I got an email from Sarah today.  She told me that Stephenie Meyer will be on the Ellen show this week.  On the sidebar were ads for travel guides through Markham, and info about Sarah Palin.  I’ve had others, where a friend asked about my engagement ring, and there were ads for the ring.  ESL classes were advertised when Ruth detailed a class for me.

Google I enjoy you.  But the Big Brother aura is just creepy.  I have almost forgiven you for promoting that English teacher’s hell of a site – Wiki – as a main source of research on your search engine.  But my overly giddy emails about Vampire authors should be private.

On a less technology centered note, I’m finding myself a bit addicted to baking.  I’m home a lot, and while Project Runway is a lovely guilty pleasure, there is only so much you can take – same with laundry and cleaning bathrooms, though the guilty part only comes in when I neglect these in order to bake.

So I find myself in the kitchen a lot, arguing with myself about whether or not Lazy Cake is a good idea.  Would banana bread be a shining moment in my husband’s crappy day?  I don’t want him to have a crappy day.  I just want him to be happy about banana bread.  So now in our kitchen is the remainder of upside-down pear gingerbread, the end of a loaf of oatmeal bread, 5 Lazy cupcakes and here I am contemplating whether it would be easier to convince Greg that baked oatmeal, banana bread of biscuits that Ruth gave me the recipe for would be a better thing to have in the house.  I’m banking that the baked oatmeal from the weight watcher’s book would be the easiest sell on the “oh look sweetie, a healthy breakfast” spin.  But those biscuits taste like melting clouds of happiness. What is a girl to do?

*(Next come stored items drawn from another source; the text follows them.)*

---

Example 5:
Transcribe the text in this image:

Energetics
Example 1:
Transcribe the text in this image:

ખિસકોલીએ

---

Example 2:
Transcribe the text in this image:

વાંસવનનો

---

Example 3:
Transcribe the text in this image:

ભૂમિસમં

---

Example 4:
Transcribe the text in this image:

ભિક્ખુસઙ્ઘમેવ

Forgive the lameness of that last metaphore, but when I last ate them in the kitchen of the K-House, I was dancing around moaning in delight in a most unseemly way.  In a house dedicated to Christian living, I fear that gluttony almost got ahold of me as I devored savory biscuits in utter joy.

moping on the first post

When I read the beginning of the book Julie and Julia, I understood what the writer meant.  No I didn’t have my revelation standing on a subway platform with a crazed homeless woman banging her head against the sidewalk.  Instead, I had my moment of realization while watching Project Runway and trying to decide whether or not I was going to venture to get the iron and ironing board out of the closet.  This doesn’t come from a lack of love of ironing.  The two times I have ironed, I actually enjoyed it.  But as my mother lugged hers out of the closet in as many times as I have fingers, I never really learned how to actually do the deed.  And while I was happy enough to happily flatten scraps for an art project, actually subjecting my pretty new placemats to a heated hunk of metal is a different story all together.

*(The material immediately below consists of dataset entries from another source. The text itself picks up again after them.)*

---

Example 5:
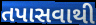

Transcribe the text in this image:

તપાસવાથી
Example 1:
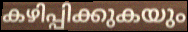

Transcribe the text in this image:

കഴിപ്പിക്കുകയും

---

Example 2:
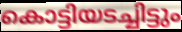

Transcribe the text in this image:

കൊട്ടിയടച്ചിട്ടും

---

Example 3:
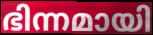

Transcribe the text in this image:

ഭിന്നമായി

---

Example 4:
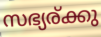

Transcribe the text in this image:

സഭ്യര്ക്കു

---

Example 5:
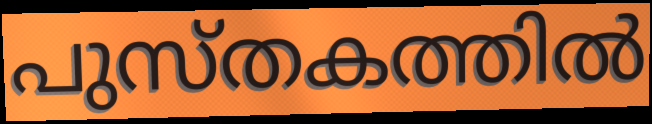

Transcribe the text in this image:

പുസ്തകത്തിൽ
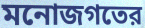
মনোজগতের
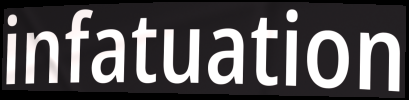
infatuation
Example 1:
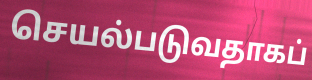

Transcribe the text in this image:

செயல்படுவதாகப்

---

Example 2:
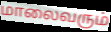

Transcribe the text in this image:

மாலைவரும்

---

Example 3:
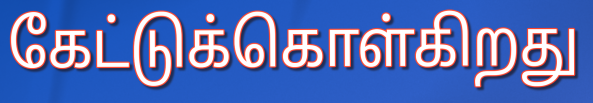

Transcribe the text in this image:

கேட்டுக்கொள்கிறது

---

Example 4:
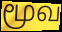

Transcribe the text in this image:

மூவ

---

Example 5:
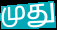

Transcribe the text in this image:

முது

But the point is, I understand that moment when you feel like your not doing anything useful and even if you are, it’s sort of sucking the life out of you.  The difference is, she started a project, and I am still in that stage of wandering around wondering if and what I should do.  If I start a project, what if I don’t finish it?  What if I don’t like it?  What if I suck at it?  What if it’s just plain silly or stupid?  I know these are all pretty dumb questions to ask when it’s about starting a completely selfish project to just make my day brighter, but you see, that’s where I get stuck.

But perhaps this is the first step.  I have admitted that I need something that is somehow fulfilling.  True, I also need a job.  And oh yes, I’m terrified of this whole process too.  I need a place to start.  I feel like I’m on the edge of the game candyland.  It’s time to play, and I’m ready to start.  However, I keep worrying I’m going to get stuck in the Molasses swamp, or be repeatedly sent back to the gum drop guy.  What if I can’t get started, and even if I do, I always end up back with the lame candy that the cheap people hand out on Halloween.  I feel like my analogies of crappy candy and board games are making it clear that it’s almost 11:00.

Maybe this will be a push.  If I don’t find some sort of project, I will have to be content with bad analogies, and what former English major wants that?  So with that I say good night.  Perhaps projects or ideas reveal themselves better in the morning light.